# other marketplace sites like Etsy



## gaseousclay (Nov 14, 2007)

does anyone know of any other marketplace websites similar to Etsy? i'm also interested in t-shirt promotion sites/blogs that promote t-shirts. any info would be appreciated. thanks.


----------



## veedub3 (Mar 29, 2007)

Ecrater.com
Shopify.com
Buyitsellit.com

Katrina


----------



## debz1959 (Jul 29, 2007)

https://www.bonanzle.com

Or check out this list...

Auction site count, Keep track of the number of listings on auction sites


----------



## 2Dye4 (Jan 9, 2006)

I just signed up with a new one:

http://www.artfire.com


Jo


----------



## AmericanBandit (Jan 11, 2008)

Ive never used etsy so Im a lil bias towards Bigcartel, i would def. check them out and look at the upgraded plans, 10 or 20 bucks a month and nothing else no listing fees or commisions.


----------



## Visual Realm (Jul 15, 2008)

Yeah Etsy is not the answer, its not really for the start up company. Make sure to find a company that does not charge anything for you to list images.


----------



## 2Dye4 (Jan 9, 2006)

artfire.com is offering a $7.00 a month flat rate for life right now (you can cancel at anytime) for the next 1500ish people who sign up. I made my first sale on the third day after signing up. 

Jo


----------



## AmericanBandit (Jan 11, 2008)

Artfire seemed pretty cool, and its not very saturated right now, so if you get your items up soon you should get great exposure. I looked at the hoodies section under clothing and only 15 listed items. @2dye4 $7 a month is a steal nice link


----------



## ffokazak (Feb 23, 2006)

Etsy pays my shop rent every month.

I dig it.


----------



## gaseousclay (Nov 14, 2007)

Visual Realm said:


> Yeah Etsy is not the answer, its not really for the start up company. Make sure to find a company that does not charge anything for you to list images.
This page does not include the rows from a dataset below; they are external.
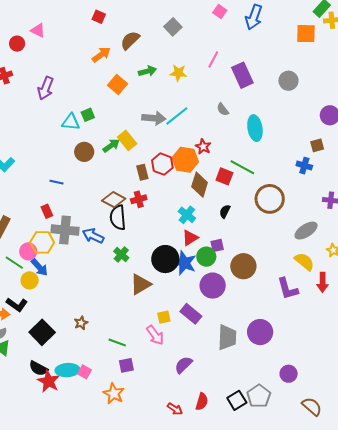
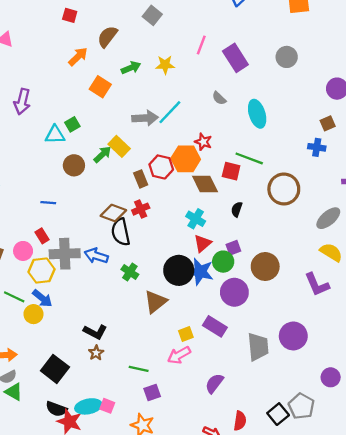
brown diamond: (200, 185) -> (205, 184), turned -35
pink circle: (28, 251) -> (23, 251), moved
black L-shape: (17, 305) -> (95, 332), moved
pink arrow: (155, 335) -> (179, 355), turned 105

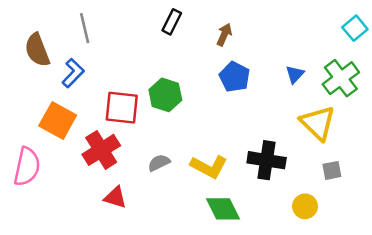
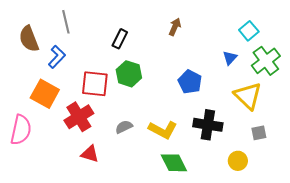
black rectangle: (172, 22) -> (120, 39), moved
cyan square: (355, 28) -> (249, 31), moved
blue pentagon: (235, 77) -> (190, 82), moved

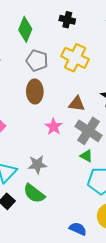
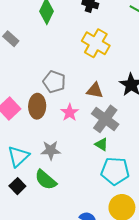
gray pentagon: (37, 61) -> (54, 82), moved
brown ellipse: (35, 92) -> (37, 106), moved

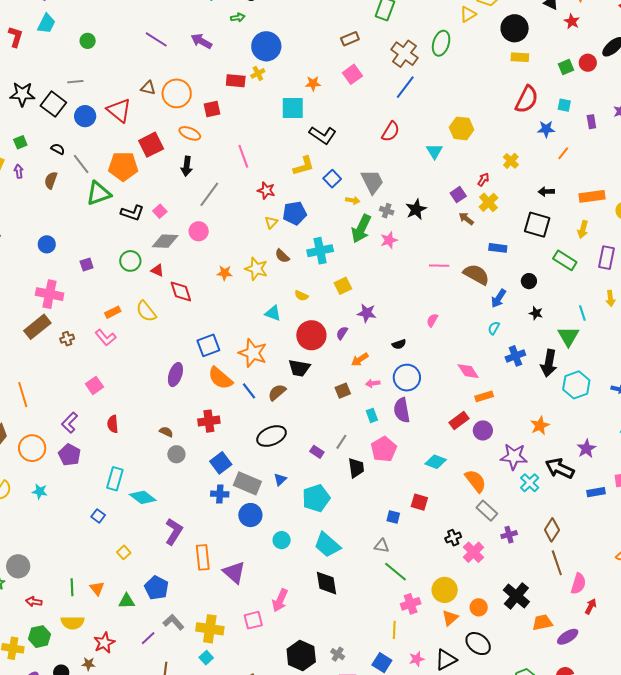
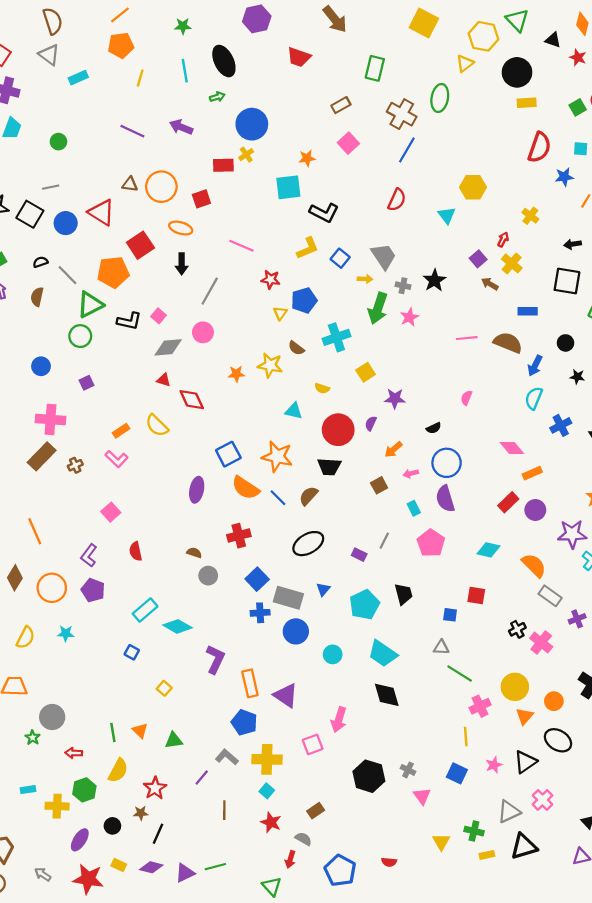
black semicircle: (58, 149) -> (40, 262), turned -40
pink line: (243, 156) -> (241, 246), turned -40
green circle: (130, 261) -> (80, 336), moved
cyan semicircle: (494, 328) -> (534, 398), size x1.5
black trapezoid: (356, 468) -> (404, 594), moved
cyan rectangle: (115, 479) -> (145, 610), turned 40
blue pentagon: (157, 588) -> (244, 722), moved
yellow semicircle: (73, 623) -> (118, 771), turned -55

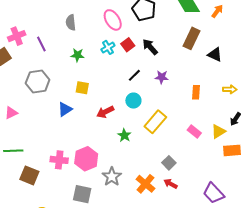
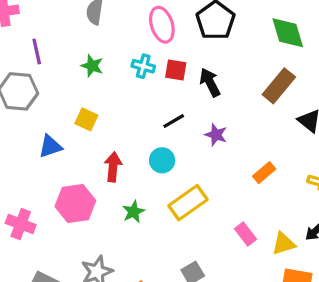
purple line: (41, 44) -> (37, 51), moved
red square: (128, 45) -> (176, 70), turned 32
cyan cross: (108, 47) -> (143, 66), turned 32
orange rectangle: (196, 92) -> (264, 173), turned 32
red arrow: (105, 112) -> (113, 167), turned 108
pink hexagon: (86, 159) -> (75, 204), moved

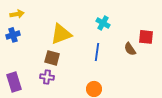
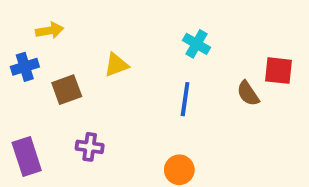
yellow arrow: (17, 14) -> (50, 31), moved
yellow triangle: (61, 34) -> (116, 65), size x0.6
brown square: (52, 58) -> (67, 90), moved, turned -35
yeah, I agree. it's good for people that are genuinely selling arts/crafts stuff but selling your own tees probably isn't a good idea. plus, after going through pages and pages of t-shirts that looked pretty crappy I decided I didn't want my stuff getting buried under a mountain of other stuff. think i'll stick with big cartel


----------



## Lovinlifegroup (Oct 19, 2010)

I found this cool website called 350 of the Best T-Shirt Designers from Around the World Selling their Original Graphic Tees. Shop and Enjoy!. It is just like Etsy.com for people selling t-shirts only.


----------



## ngliberty (Apr 26, 2012)

TrEmbu.com - Innovative Quality Products by the Inventors, Makers & Finders will be launching May 1st 2012 I got my VIP number for FREE setup fee and 6 FREE listing fees


----------